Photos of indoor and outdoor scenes

* * *

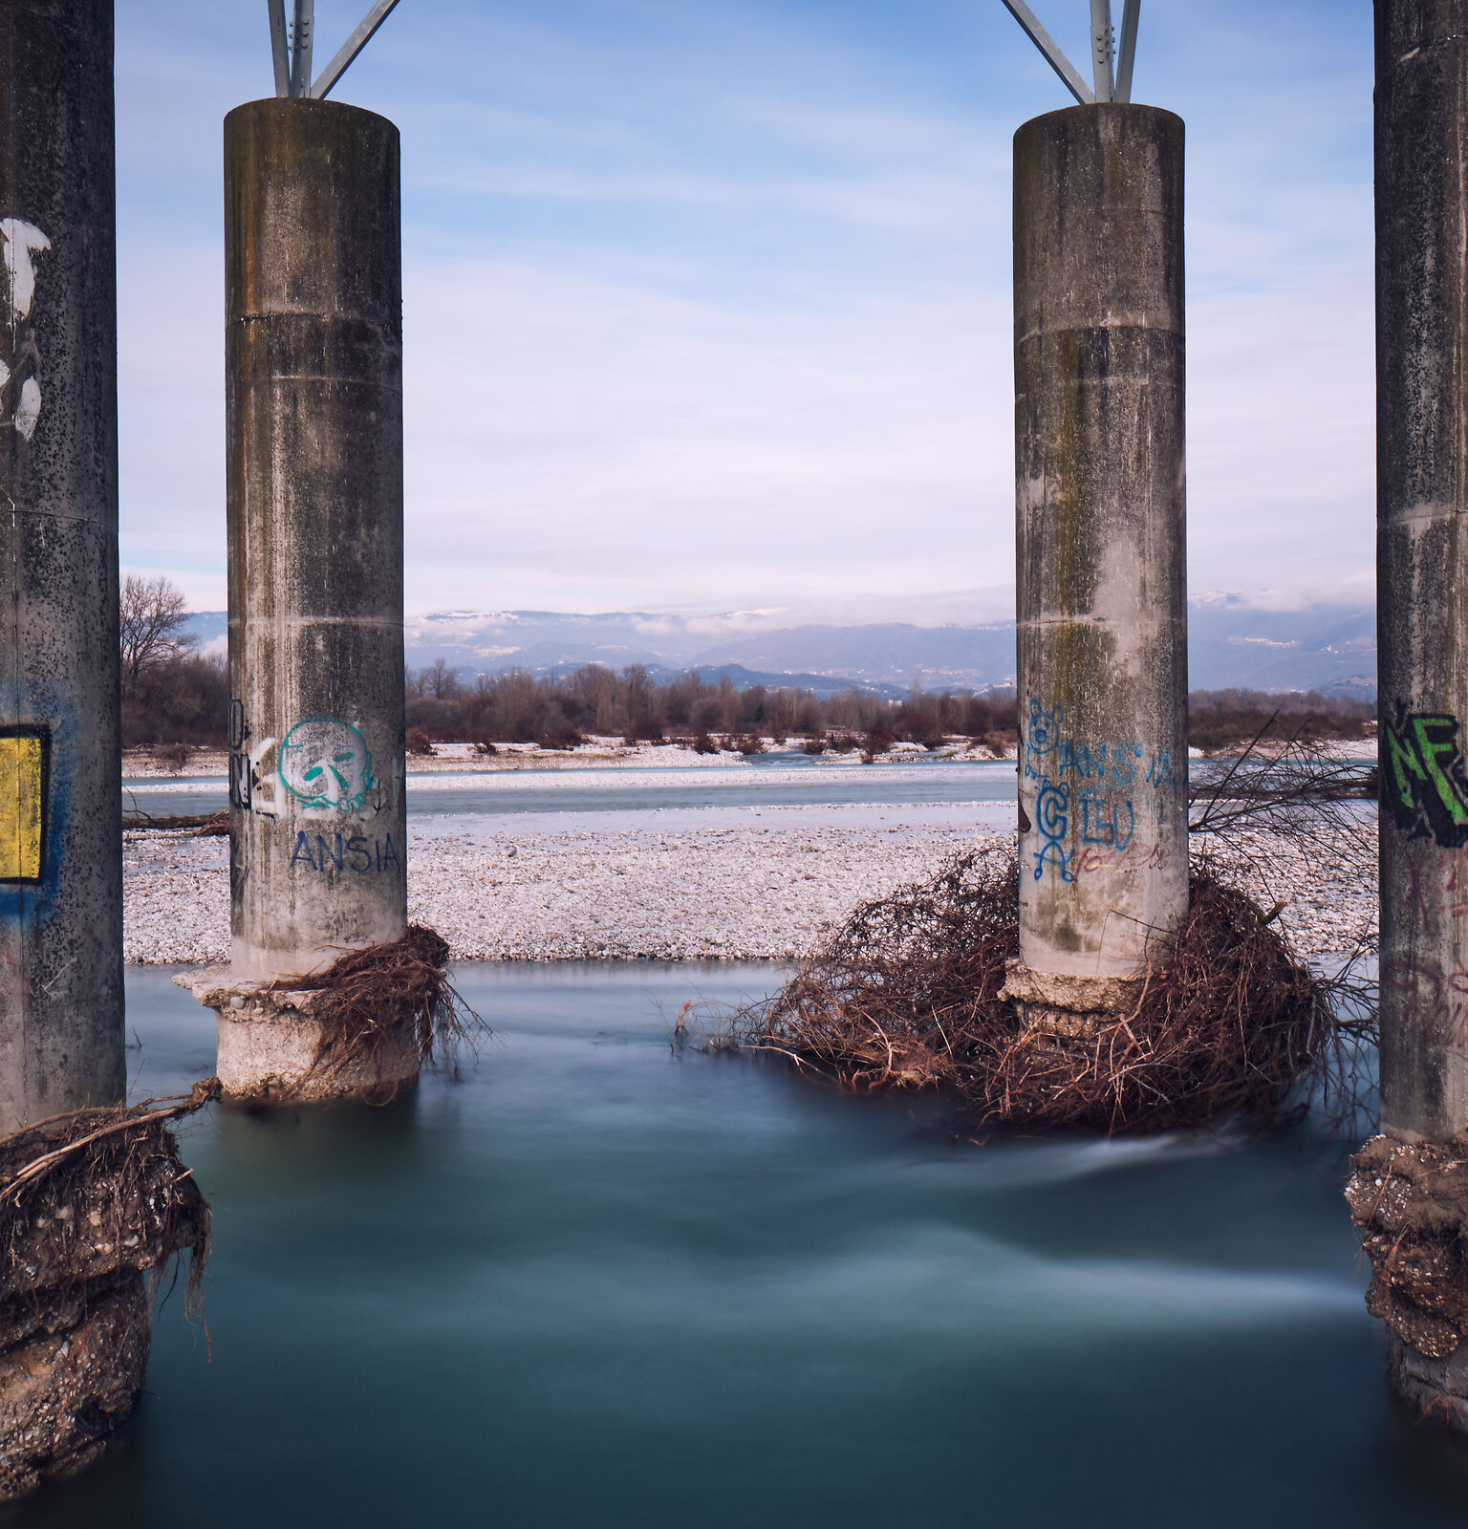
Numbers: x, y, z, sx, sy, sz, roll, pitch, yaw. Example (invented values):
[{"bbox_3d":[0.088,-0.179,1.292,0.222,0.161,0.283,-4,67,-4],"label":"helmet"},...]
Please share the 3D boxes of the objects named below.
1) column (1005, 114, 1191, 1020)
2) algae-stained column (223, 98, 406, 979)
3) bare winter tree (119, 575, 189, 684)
[{"bbox_3d":[3.000,-1.540,12.500,1.370,7.100,1.370,0,1,0],"label":"column"},{"bbox_3d":[-3.310,-1.700,12.160,1.350,6.650,1.350,0,1,0],"label":"algae-stained column"},{"bbox_3d":[-48.600,-8.800,125.000,9.500,13.300,9.500,0,1,0],"label":"bare winter tree"}]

* * *

**DIRECTIONS:**
Print the text of each row above word for word, leaving out the pictures.

**ANSWER:**
Numbers: x, y, z, sx, sy, sz, roll, pitch, yaw. Example (invented values):
[{"bbox_3d":[0.088,-0.179,1.292,0.222,0.161,0.283,-4,67,-4],"label":"helmet"},...]
Please share the 3D boxes of the objects named below.
1) column (1005, 114, 1191, 1020)
2) algae-stained column (223, 98, 406, 979)
3) bare winter tree (119, 575, 189, 684)
[{"bbox_3d":[3.000,-1.540,12.500,1.370,7.100,1.370,0,1,0],"label":"column"},{"bbox_3d":[-3.310,-1.700,12.160,1.350,6.650,1.350,0,1,0],"label":"algae-stained column"},{"bbox_3d":[-48.600,-8.800,125.000,9.500,13.300,9.500,0,1,0],"label":"bare winter tree"}]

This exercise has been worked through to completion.